President Uhuru Kenyatta presided over the launch of Computer Coding, a subject set for countrywide rollout in primary and secondary Schools.
Speaking during the event at State House, Nairobi on August 5, President Kenyatta commended the Kenya Institute of Curriculum Development for approving and rolling out coding as a critical skill within the new Competency Based Curriculum.
“I applaud the Kenya Institute of Curriculum Development for leading our nation to this landmark achievement, by implementing coding as a critical skill within our new Competency Based Curriculum,” President Kenyatta stated.
The Head of State also lauded Kenya's progress in Education stating that Kenya is the first country to roll out Computer Coding in Africa within its education system.
“Today, Kenya becomes the first country in Africa to approve coding as a subject of study within the official curricula for primary and secondary schools,”
Computer Coding is part of the Kenya 2020-2030 National Digital Masterplan, built around four pillars, digital infrastructure and development, digital skills and innovation, digital service and management, enterprise and digital management
At the same time, the President inaugurated the Kenya National Digital Master Plan which runs from this year to 2032 and the National Cyber-security Strategy 2022 which provides strategic interventions in addressing national cyber-security challenges and threats.
Kenyatta expressed optimism that the national digital master plan will cement the country’s leadership in ICT by creating an enabling policy, legal and regulatory environment for the greater adoption of e-governance as well as fostering the setup and growth of ICT-related businesses
“This, no doubt, will enhance employment creation, enable and scale up ICT innovation, and the development of a dynamic and robust ICT sector that will enhance the growth of all sectors of our economy. The master plan also guides investors while planning their investment priorities,” President Kenyatta said.

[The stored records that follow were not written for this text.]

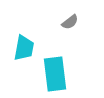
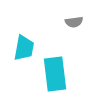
gray semicircle: moved 4 px right; rotated 30 degrees clockwise
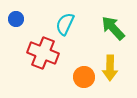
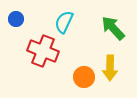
cyan semicircle: moved 1 px left, 2 px up
red cross: moved 2 px up
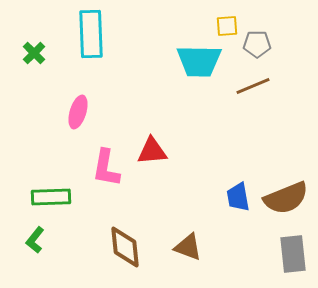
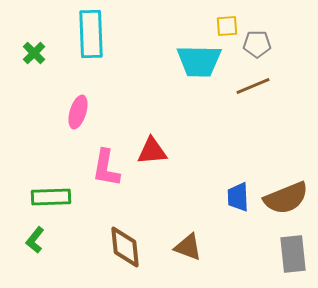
blue trapezoid: rotated 8 degrees clockwise
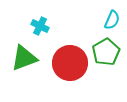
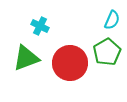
green pentagon: moved 1 px right
green triangle: moved 2 px right
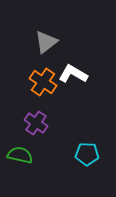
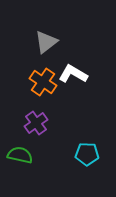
purple cross: rotated 20 degrees clockwise
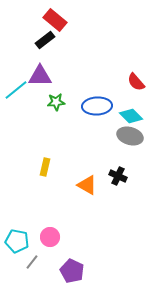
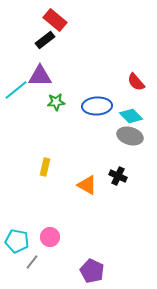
purple pentagon: moved 20 px right
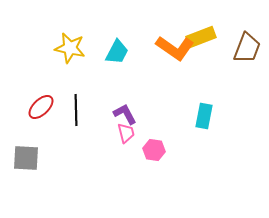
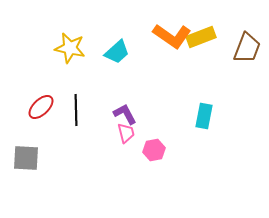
orange L-shape: moved 3 px left, 12 px up
cyan trapezoid: rotated 20 degrees clockwise
pink hexagon: rotated 20 degrees counterclockwise
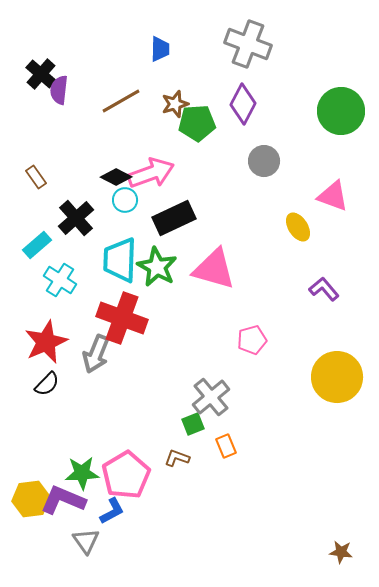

The outgoing Head of State also expressed satisfaction that his administration has made great strides in digitization and embedding ICT across every aspect of public life. He referenced how the revolution in the delivery of Government services through the globally acclaimed “Huduma Centres” as one of the achievements of the country’s digitization program.
Cabinet Secretaries Joe Mucheru (ICT) and Prof. George Magoha (Education) were among the senior government officials who attended the event.
CS Mucheru noted that after the launch of the coding curriculum barely two months ago, the private sector swiftly took it up and more than 317 private schools are already teaching Coding.
The adoption of coding in Kenyan schools comes when the Ministry of Education is phasing out the 8-4-4 system that has been in existence for more than three decades.
Grade 6 learners who pioneered the CBC curriculum will transition to junior high school in January 2023, with the government racing against time to put the right infrastructure in place, including enough classes.